The components of an innovation strategy can include the following:
Goals:
These are the general outcomes that the company is trying to achieve.
These can represent the mission or vision statements that define what
the company stands for and what it is trying to achieve. These need to
be simple and clear so that staff within the company can understand the
direction that the firm is trying to take so they can align their
efforts to this.
Arena:
This defines the general parameters of the environment in which the
company intends to compete. The purpose of this section is to define the
scope of the strategy. The arena covers a number of areas and should
not simply be viewed as defining a market in which to compete. Other
aspects that need to be considered is the technology and product
positioning relative to competitors (e.g. low cost or high
differential). The arena needs to be broad enough to ensure that there
is sufficient space to grow but narrow enough to ensure effort is not
dissipated too broadly.
Mechanism:The
mechanism defines how the company will approach innovation relative to
competitoors in the market. The standard mechanisms (made famous by
Miles & Snow) can include:
- Propector: These firms aim to become the first mover with new products and services and attempt to use first in the market as a means to secure an advantageous position in the market.
- Analyzer: These are also known as the fast followers. They don't attempt to be first to market but instead attempt to follow quickly when trends are identified. They take the approach second but better and can capitalize on the mistakes of the prospectors.

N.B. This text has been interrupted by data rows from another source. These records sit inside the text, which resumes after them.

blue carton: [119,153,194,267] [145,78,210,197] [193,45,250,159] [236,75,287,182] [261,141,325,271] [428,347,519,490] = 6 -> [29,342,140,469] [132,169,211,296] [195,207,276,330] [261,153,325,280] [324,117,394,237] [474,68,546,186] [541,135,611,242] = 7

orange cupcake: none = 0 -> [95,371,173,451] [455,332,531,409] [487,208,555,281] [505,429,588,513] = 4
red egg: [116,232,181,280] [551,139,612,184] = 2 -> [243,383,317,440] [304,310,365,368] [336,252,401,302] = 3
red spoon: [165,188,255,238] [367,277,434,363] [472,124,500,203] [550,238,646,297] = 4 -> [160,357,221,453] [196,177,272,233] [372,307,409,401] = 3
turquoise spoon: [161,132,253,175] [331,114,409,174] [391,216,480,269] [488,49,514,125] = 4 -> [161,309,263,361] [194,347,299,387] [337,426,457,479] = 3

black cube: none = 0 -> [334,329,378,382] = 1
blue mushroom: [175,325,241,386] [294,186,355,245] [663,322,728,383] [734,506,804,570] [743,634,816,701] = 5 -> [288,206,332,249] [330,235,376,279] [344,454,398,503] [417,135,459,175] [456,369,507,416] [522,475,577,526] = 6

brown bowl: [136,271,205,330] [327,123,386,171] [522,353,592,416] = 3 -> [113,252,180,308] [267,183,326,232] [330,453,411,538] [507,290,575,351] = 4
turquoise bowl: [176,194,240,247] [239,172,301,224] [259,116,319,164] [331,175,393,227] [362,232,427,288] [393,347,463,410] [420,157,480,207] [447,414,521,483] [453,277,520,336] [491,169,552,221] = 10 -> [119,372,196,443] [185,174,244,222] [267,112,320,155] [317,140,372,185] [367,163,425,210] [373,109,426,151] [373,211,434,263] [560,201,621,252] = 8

- Defender: These can include companies which already have a sizable market share and are aiming to retain a stable niche in the market. Generally these companies look to grow through innovations in efficiency rather than new products.
Platform:
Many innovations may be built on a platform. An example of this
is Boeing's airframes that can be used for everything from carry
presidents to carrying mail. There are very few companies don't utilize
some form of common basis for their competition. Boeing is an extreme
example, but consulting firms rely on the expertise of their staff,
telcos generally build their business around their networks and
investment in switching infrastructure. A platform centric approach
builds a solid foundation product or service to which new developments
can be added quickly. This has the bonus of low cost, high speed
development as well as leveraging any branding value with the basic
platform. The disadvantage is that a strong platform can be restricting
or dangerous if the platform looks like it will be succeeded by new
technology.
Collectively these elements give the firm a good understanding of where it will compete, how it will compete, and what will form the basic reusable components within their innovation strategy.